Last, we need to see a few thousand subprime players in high positions do SERIOUS jail time for this. Will that happen, probably not. We're bailing THEM out. Don't you get it?





Posted by to justice, a resident of Midtown
on Jul 28, 2008 at 7:43 am

to justice: you are going to believe the template you believe, obviously.

Markets go up, markets go down. I have lost almost everything in housig..twice. Once from 9/11 consequences ( nobody rescued me then) and once from the 1989 housing crash combined with bad luck from the 89 earthquake affecting the land I owned on.. where I lost 30% of the value of my holdings. Nobody rescued me then, either. I am currently on my way down and out again, hoping we can pull it together long enough to not be forced to shut down. Nobody is rescuing me from this one, because I wasn't stupid enough to take the bait, but I am paying the price of the fools who took it and the fools who offered it.

My only comfort is that a lot of people are in homes now who wouldn't have been otherwise. They are lucky to have gotten in when they could.I doubt in 5 years when they realize they have more in equity in their home than they could have ever saved on their own that they will be crying over these mythical big bad people.

I made the choices, I lived with the results.
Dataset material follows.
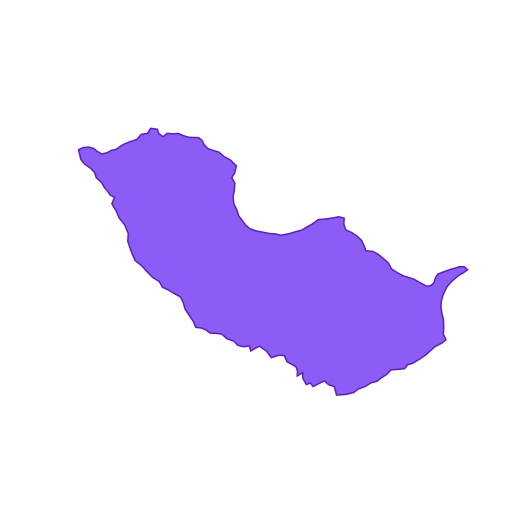 Claraval, Minas Gerais, Brazil (Albers equal-area conic projection), rotated 299°
{"feature_id": "56859067B71136395250653", "entity_name": "Claraval", "entity_type": "district", "adm_level": 2, "iso_a3": "BRA", "parent_name": "Brazil", "parent_adm1": "Minas Gerais", "projection": "albers", "projection_center": [-47.233, -20.359], "detail": "fine", "context": "isolated", "style": "filled", "palette": "violet", "viewbox_px": 512, "rotation_deg": 299, "n_neighbors": 0, "source": "geoboundaries", "source_scale": "gbopen_adm2", "svg_char_len": 2332}
<svg xmlns="http://www.w3.org/2000/svg" viewBox="0 0 512 512"><g transform="rotate(299 256 256)"><path d="M274.8,462.8L278.3,457.9L284.8,454.7L291.4,450.7L295.1,447.1L300.9,442.6L305.7,440.2L311.5,438.7L316.8,438.1L322.3,438.0L329.3,439.7L337.1,442.6L342.4,445.8L346.6,447.7L347.6,443.3L345.1,438.9L341.4,435.5L338.0,432.0L333.5,428.1L328.5,423.9L324.2,423.5L319.6,424.6L315.5,423.7L312.3,420.2L312.2,413.1L312.3,405.5L311.3,400.1L310.1,394.4L309.9,388.0L310.4,380.8L314.1,375.2L315.9,366.6L316.8,361.7L316.6,355.8L313.9,349.6L317.5,345.4L320.7,341.0L322.2,335.6L322.9,328.8L322.4,321.8L326.3,317.5L331.9,314.7L330.4,309.3L326.0,304.1L321.5,298.0L318.0,292.8L311.3,289.7L306.0,286.4L300.7,283.4L296.6,279.0L291.7,274.3L286.2,267.7L284.6,261.8L282.3,257.2L280.1,250.4L277.9,243.5L276.9,237.1L278.1,231.7L280.1,227.5L282.7,221.5L287.6,216.2L291.0,211.3L296.3,207.4L303.1,205.2L309.4,202.2L312.8,196.9L318.2,197.1L325.3,195.1L327.5,187.2L327.5,179.6L328.9,173.3L327.5,167.0L326.6,161.7L328.2,156.7L330.9,152.8L331.7,148.4L329.3,143.8L327.1,139.2L326.2,134.6L325.5,128.5L322.4,123.8L320.2,118.8L315.3,116.9L316.0,111.7L319.0,108.3L316.6,101.9L310.7,101.7L306.8,96.7L300.0,95.2L295.4,90.8L290.3,86.6L286.0,84.1L281.4,81.9L278.3,78.3L274.0,75.6L270.5,71.6L270.5,66.5L271.4,62.1L270.2,56.9L267.0,52.2L262.9,49.2L255.5,56.1L253.4,61.2L252.4,69.2L250.8,74.3L247.1,78.3L245.2,85.8L242.4,90.1L240.7,94.8L238.6,98.9L238.7,103.9L231.8,104.6L227.6,112.0L222.9,117.9L219.7,125.9L213.7,133.4L206.6,136.8L201.5,142.4L197.9,146.6L193.5,152.3L192.0,161.1L189.7,167.5L187.2,176.0L186.7,184.0L183.3,189.2L183.8,196.4L183.5,203.2L183.6,209.6L180.3,214.6L175.2,219.7L171.1,227.5L168.1,233.3L164.4,237.9L166.5,243.1L167.1,248.1L166.3,253.0L168.9,258.4L171.1,264.0L169.5,270.7L170.8,278.1L169.0,283.2L170.6,289.1L174.1,293.8L170.4,297.5L174.3,299.7L178.8,302.7L178.0,311.0L174.5,318.6L180.3,324.1L182.6,329.0L178.5,334.6L178.5,344.7L175.5,348.1L171.1,350.2L176.6,353.5L171.9,356.0L167.9,362.4L171.3,365.1L169.5,369.3L174.4,372.5L179.9,376.4L178.7,381.6L179.7,387.8L173.4,393.9L178.7,402.0L184.0,407.7L188.9,409.7L194.6,414.6L201.1,418.3L204.8,422.4L210.1,424.6L215.9,427.8L221.9,429.3L226.2,435.9L229.5,440.6L234.5,441.4L238.0,445.0L246.3,449.7L251.8,452.4L263.4,456.4L269.6,460.6L274.8,462.8Z" fill="#8b5cf6" stroke="#5b21b6" stroke-width="1.5"/></g></svg>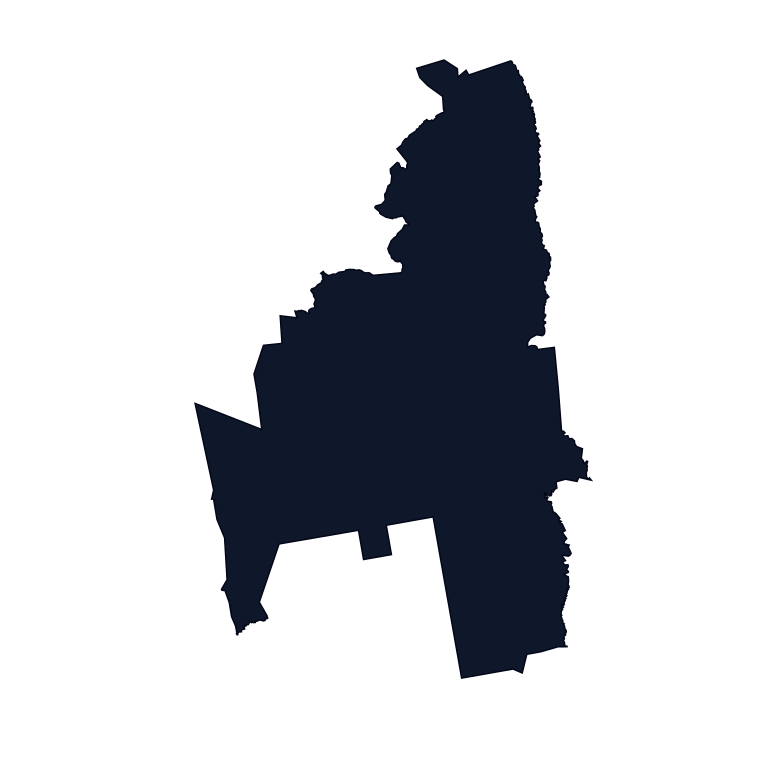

So does everyone else, unless they get rescued so they don't learn. I hope you aren't a parent, teaching your kids there are no consequences to their choices, that it is someone else's fault for "luring" them to that street corner to buy whatever...

of course I am blaming the ones who took the bait. how many didn't? it is called caveat emptor. I have no pity at all. I do not pity those who took the bait, and I do not pity the ones who lent them. They need to all "lose" so that there is some kind of learning that happens in our country that we are each responsible for our choices.

Clearly, you believe that people are stupid and need to be taken care of. I believe that people are smart, can learn, and don't need a nanny. It is called ADULTHOOD. I do not expect to be rescued from my poor choices, of which there have been several, and I do not want to rescue others.

Your template is that a lot of big, bad people have gotten rich off the backs of the poor.

Ok. I bet you also believe we are in a recession.

If you want socialism, please go somewhere else ( though all the socialist democracies are backpedaling like crazy away from that..again..socialism fails EVERY time it is tried). stop trying to destroy this country, too.


Posted by nothing like '29, a resident of Downtown North
on Jul 28, 2008 at 8:53 am

Even educated Palo Altans don't get it, for the most part. The financial system has been co-opted and corrupted by a handful of poeple who are still on top of the game. Our entire system is in imminent collapse, but doomsday is being delayed until the key players can get their money out. Then...hold on to your seats, because there is going to be a massive market "correction" the likes of which we have never before seen.


Posted by Justice, a resident of Midtown
on Jul 28, 2008 at 2:47 pm

"of course I am blaming the ones who took the bait."

Who offered the bait, in the first place. THINK!